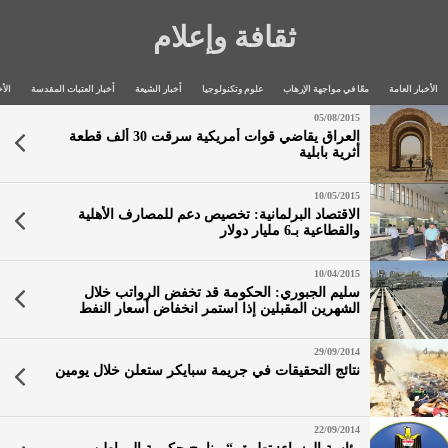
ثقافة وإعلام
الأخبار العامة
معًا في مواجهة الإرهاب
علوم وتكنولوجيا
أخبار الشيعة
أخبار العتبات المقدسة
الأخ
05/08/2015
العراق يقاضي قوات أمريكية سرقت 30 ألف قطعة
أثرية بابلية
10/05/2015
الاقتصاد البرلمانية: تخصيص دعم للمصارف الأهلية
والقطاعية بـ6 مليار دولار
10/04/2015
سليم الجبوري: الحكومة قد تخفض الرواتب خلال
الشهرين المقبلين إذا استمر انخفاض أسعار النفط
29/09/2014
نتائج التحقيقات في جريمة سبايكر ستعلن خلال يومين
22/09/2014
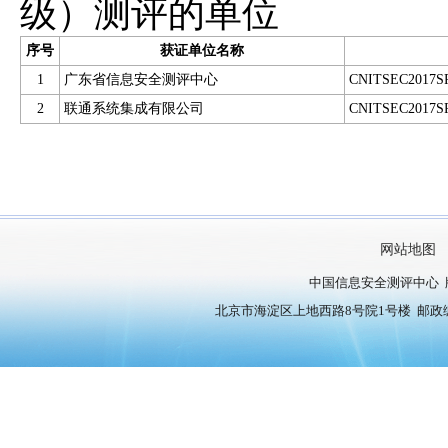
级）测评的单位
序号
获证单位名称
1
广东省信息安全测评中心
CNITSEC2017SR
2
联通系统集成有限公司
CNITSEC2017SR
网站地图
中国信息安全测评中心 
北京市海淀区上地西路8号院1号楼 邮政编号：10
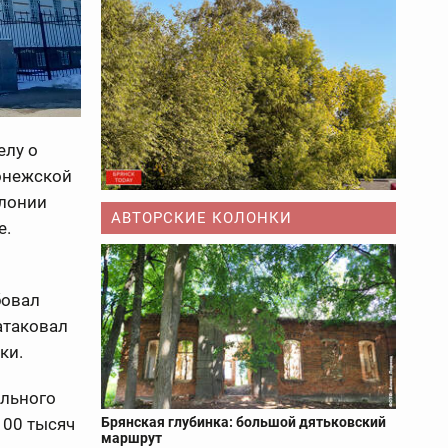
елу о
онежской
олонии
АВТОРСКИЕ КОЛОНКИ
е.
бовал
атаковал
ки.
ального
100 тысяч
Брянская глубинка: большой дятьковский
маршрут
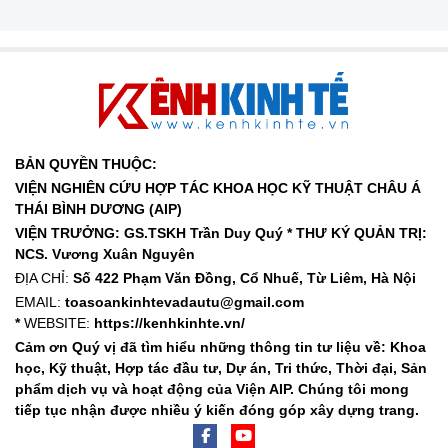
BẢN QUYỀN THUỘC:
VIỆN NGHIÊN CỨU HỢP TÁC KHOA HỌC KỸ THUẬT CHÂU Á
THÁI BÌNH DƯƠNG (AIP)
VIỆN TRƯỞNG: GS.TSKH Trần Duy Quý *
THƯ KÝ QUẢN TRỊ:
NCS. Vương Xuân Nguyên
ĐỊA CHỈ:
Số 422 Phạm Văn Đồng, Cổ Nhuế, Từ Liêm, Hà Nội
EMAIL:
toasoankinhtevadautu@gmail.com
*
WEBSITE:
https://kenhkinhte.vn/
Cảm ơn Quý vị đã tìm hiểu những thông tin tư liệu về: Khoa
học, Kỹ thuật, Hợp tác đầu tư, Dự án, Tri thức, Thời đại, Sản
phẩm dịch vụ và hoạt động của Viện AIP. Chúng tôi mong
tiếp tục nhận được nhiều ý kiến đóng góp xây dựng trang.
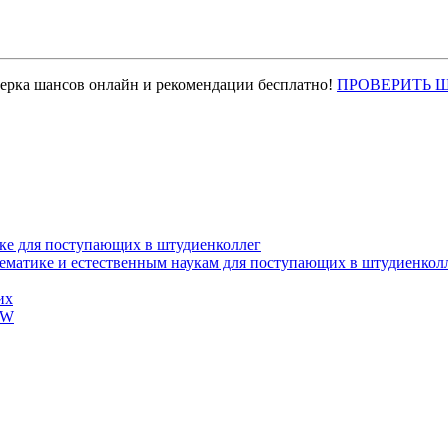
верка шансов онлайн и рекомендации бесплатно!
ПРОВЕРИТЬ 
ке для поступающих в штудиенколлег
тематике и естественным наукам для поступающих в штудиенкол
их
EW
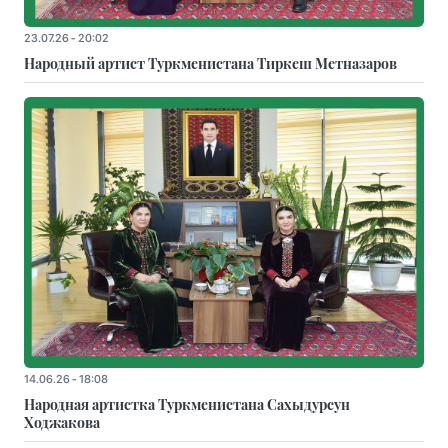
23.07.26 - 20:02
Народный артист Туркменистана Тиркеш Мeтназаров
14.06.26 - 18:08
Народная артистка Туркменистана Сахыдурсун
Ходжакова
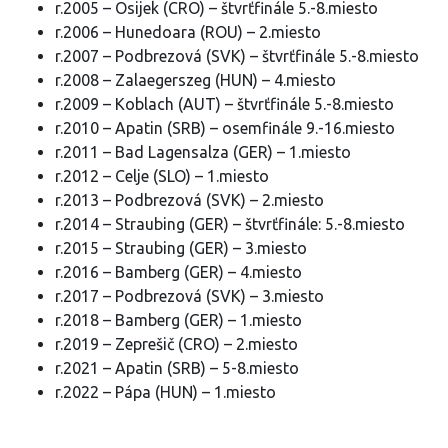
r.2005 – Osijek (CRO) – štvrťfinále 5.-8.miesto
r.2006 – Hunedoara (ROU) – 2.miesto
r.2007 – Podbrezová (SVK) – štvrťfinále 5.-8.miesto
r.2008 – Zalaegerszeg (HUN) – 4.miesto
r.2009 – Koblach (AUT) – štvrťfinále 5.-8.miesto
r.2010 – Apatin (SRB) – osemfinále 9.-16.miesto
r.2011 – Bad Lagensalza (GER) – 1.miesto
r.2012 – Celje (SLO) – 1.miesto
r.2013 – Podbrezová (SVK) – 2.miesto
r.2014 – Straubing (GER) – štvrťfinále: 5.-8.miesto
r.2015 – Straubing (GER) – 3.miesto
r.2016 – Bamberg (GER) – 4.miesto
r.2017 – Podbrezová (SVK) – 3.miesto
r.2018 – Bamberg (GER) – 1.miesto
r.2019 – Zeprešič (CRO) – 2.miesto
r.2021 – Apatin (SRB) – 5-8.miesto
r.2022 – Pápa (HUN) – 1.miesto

WORK TASK:
The entries are to be reproduced exactly, excluding any pictures they contain.

OUTPUT:
ثقافة وإعلام
الأخبار العامة
معًا في مواجهة الإرهاب
علوم وتكنولوجيا
أخبار الشيعة
أخبار العتبات المقدسة
الأخ
05/08/2015
العراق يقاضي قوات أمريكية سرقت 30 ألف قطعة
أثرية بابلية
10/05/2015
الاقتصاد البرلمانية: تخصيص دعم للمصارف الأهلية
والقطاعية بـ6 مليار دولار
10/04/2015
سليم الجبوري: الحكومة قد تخفض الرواتب خلال
الشهرين المقبلين إذا استمر انخفاض أسعار النفط
29/09/2014
نتائج التحقيقات في جريمة سبايكر ستعلن خلال يومين
22/09/2014
级）测评的单位
序号
获证单位名称
1
广东省信息安全测评中心
CNITSEC2017SR
2
联通系统集成有限公司
CNITSEC2017SR
网站地图
中国信息安全测评中心 
北京市海淀区上地西路8号院1号楼 邮政编号：10
елу о
онежской
олонии
АВТОРСКИЕ КОЛОНКИ
е.
бовал
атаковал
ки.
ального
100 тысяч
Брянская глубинка: большой дятьковский
маршрут
BẢN QUYỀN THUỘC:
VIỆN NGHIÊN CỨU HỢP TÁC KHOA HỌC KỸ THUẬT CHÂU Á
THÁI BÌNH DƯƠNG (AIP)
VIỆN TRƯỞNG: GS.TSKH Trần Duy Quý *
THƯ KÝ QUẢN TRỊ:
NCS. Vương Xuân Nguyên
ĐỊA CHỈ:
Số 422 Phạm Văn Đồng, Cổ Nhuế, Từ Liêm, Hà Nội
EMAIL:
toasoankinhtevadautu@gmail.com
*
WEBSITE:
https://kenhkinhte.vn/
Cảm ơn Quý vị đã tìm hiểu những thông tin tư liệu về: Khoa
học, Kỹ thuật, Hợp tác đầu tư, Dự án, Tri thức, Thời đại, Sản
phẩm dịch vụ và hoạt động của Viện AIP. Chúng tôi mong
tiếp tục nhận được nhiều ý kiến đóng góp xây dựng trang.
верка шансов онлайн и рекомендации бесплатно!
ПРОВЕРИТЬ 
ке для поступающих в штудиенколлег
тематике и естественным наукам для поступающих в штудиенкол
их
EW
23.07.26 - 20:02
Народный артист Туркменистана Тиркеш Мeтназаров
14.06.26 - 18:08
Народная артистка Туркменистана Сахыдурсун
Ходжакова
r.2005 – Osijek (CRO) – štvrťfinále 5.-8.miesto
r.2006 – Hunedoara (ROU) – 2.miesto
r.2007 – Podbrezová (SVK) – štvrťfinále 5.-8.miesto
r.2008 – Zalaegerszeg (HUN) – 4.miesto
r.2009 – Koblach (AUT) – štvrťfinále 5.-8.miesto
r.2010 – Apatin (SRB) – osemfinále 9.-16.miesto
r.2011 – Bad Lagensalza (GER) – 1.miesto
r.2012 – Celje (SLO) – 1.miesto
r.2013 – Podbrezová (SVK) – 2.miesto
r.2014 – Straubing (GER) – štvrťfinále: 5.-8.miesto
r.2015 – Straubing (GER) – 3.miesto
r.2016 – Bamberg (GER) – 4.miesto
r.2017 – Podbrezová (SVK) – 3.miesto
r.2018 – Bamberg (GER) – 1.miesto
r.2019 – Zeprešič (CRO) – 2.miesto
r.2021 – Apatin (SRB) – 5-8.miesto
r.2022 – Pápa (HUN) – 1.miesto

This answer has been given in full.